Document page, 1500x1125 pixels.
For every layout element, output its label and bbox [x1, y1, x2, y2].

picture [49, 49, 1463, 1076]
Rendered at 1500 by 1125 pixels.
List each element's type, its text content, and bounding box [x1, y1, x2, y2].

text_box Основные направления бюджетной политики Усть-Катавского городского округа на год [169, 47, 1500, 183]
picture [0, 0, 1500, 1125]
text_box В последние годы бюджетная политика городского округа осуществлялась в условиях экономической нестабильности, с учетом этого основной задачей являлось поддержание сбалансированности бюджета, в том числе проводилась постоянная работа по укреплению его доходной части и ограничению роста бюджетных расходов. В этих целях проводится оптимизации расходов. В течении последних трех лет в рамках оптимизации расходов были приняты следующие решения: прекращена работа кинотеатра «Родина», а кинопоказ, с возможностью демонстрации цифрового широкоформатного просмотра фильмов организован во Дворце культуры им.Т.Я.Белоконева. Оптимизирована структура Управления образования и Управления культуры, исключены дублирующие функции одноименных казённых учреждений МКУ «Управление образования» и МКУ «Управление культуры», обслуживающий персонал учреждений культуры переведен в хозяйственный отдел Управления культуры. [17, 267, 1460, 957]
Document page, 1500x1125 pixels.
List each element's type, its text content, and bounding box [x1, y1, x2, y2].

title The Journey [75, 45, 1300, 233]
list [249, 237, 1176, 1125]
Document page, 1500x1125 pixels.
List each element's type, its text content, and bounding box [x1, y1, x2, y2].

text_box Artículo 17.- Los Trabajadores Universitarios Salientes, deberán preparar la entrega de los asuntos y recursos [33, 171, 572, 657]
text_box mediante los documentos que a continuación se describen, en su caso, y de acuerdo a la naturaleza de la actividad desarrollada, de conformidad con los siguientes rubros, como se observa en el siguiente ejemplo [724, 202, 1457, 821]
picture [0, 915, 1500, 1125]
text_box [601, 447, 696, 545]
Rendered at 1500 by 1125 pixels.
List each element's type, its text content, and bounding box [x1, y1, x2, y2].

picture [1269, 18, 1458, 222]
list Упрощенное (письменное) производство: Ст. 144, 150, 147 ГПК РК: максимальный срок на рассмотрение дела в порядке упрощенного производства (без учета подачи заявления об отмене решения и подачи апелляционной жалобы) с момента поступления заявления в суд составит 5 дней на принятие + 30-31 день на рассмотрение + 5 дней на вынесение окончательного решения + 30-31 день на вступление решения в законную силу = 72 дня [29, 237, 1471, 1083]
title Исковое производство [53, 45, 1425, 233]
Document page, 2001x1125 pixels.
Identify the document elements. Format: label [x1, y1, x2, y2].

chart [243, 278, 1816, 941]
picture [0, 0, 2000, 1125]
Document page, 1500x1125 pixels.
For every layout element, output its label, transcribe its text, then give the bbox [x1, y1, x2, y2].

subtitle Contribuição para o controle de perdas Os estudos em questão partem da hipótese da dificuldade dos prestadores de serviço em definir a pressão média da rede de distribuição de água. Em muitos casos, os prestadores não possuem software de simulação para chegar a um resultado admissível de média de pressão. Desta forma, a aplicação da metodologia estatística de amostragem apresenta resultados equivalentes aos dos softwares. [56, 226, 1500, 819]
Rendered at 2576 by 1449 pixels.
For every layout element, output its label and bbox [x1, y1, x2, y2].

***

#### Your goal
Please make the answer a complete, exact reproduction of the records.

#### Reply
Document page, 1500x1125 pixels.
For every layout element, output its label and bbox [x1, y1, x2, y2].

picture [49, 49, 1463, 1076]
Rendered at 1500 by 1125 pixels.
List each element's type, its text content, and bounding box [x1, y1, x2, y2].

text_box Основные направления бюджетной политики Усть-Катавского городского округа на год [169, 47, 1500, 183]
picture [0, 0, 1500, 1125]
text_box В последние годы бюджетная политика городского округа осуществлялась в условиях экономической нестабильности, с учетом этого основной задачей являлось поддержание сбалансированности бюджета, в том числе проводилась постоянная работа по укреплению его доходной части и ограничению роста бюджетных расходов. В этих целях проводится оптимизации расходов. В течении последних трех лет в рамках оптимизации расходов были приняты следующие решения: прекращена работа кинотеатра «Родина», а кинопоказ, с возможностью демонстрации цифрового широкоформатного просмотра фильмов организован во Дворце культуры им.Т.Я.Белоконева. Оптимизирована структура Управления образования и Управления культуры, исключены дублирующие функции одноименных казённых учреждений МКУ «Управление образования» и МКУ «Управление культуры», обслуживающий персонал учреждений культуры переведен в хозяйственный отдел Управления культуры. [17, 267, 1460, 957]
Document page, 1500x1125 pixels.
List each element's type, its text content, and bounding box [x1, y1, x2, y2].

title The Journey [75, 45, 1300, 233]
list [249, 237, 1176, 1125]
Document page, 1500x1125 pixels.
List each element's type, its text content, and bounding box [x1, y1, x2, y2].

text_box Artículo 17.- Los Trabajadores Universitarios Salientes, deberán preparar la entrega de los asuntos y recursos [33, 171, 572, 657]
text_box mediante los documentos que a continuación se describen, en su caso, y de acuerdo a la naturaleza de la actividad desarrollada, de conformidad con los siguientes rubros, como se observa en el siguiente ejemplo [724, 202, 1457, 821]
picture [0, 915, 1500, 1125]
text_box [601, 447, 696, 545]
Rendered at 1500 by 1125 pixels.
List each element's type, its text content, and bounding box [x1, y1, x2, y2].

picture [1269, 18, 1458, 222]
list Упрощенное (письменное) производство: Ст. 144, 150, 147 ГПК РК: максимальный срок на рассмотрение дела в порядке упрощенного производства (без учета подачи заявления об отмене решения и подачи апелляционной жалобы) с момента поступления заявления в суд составит 5 дней на принятие + 30-31 день на рассмотрение + 5 дней на вынесение окончательного решения + 30-31 день на вступление решения в законную силу = 72 дня [29, 237, 1471, 1083]
title Исковое производство [53, 45, 1425, 233]
Document page, 2001x1125 pixels.
Identify the document elements. Format: label [x1, y1, x2, y2].

chart [243, 278, 1816, 941]
picture [0, 0, 2000, 1125]
Document page, 1500x1125 pixels.
For every layout element, output its label, transcribe its text, then give the bbox [x1, y1, x2, y2].

subtitle Contribuição para o controle de perdas Os estudos em questão partem da hipótese da dificuldade dos prestadores de serviço em definir a pressão média da rede de distribuição de água. Em muitos casos, os prestadores não possuem software de simulação para chegar a um resultado admissível de média de pressão. Desta forma, a aplicação da metodologia estatística de amostragem apresenta resultados equivalentes aos dos softwares. [56, 226, 1500, 819]
Rendered at 2576 by 1449 pixels.
For every layout element, output its label and bbox [x1, y1, x2, y2].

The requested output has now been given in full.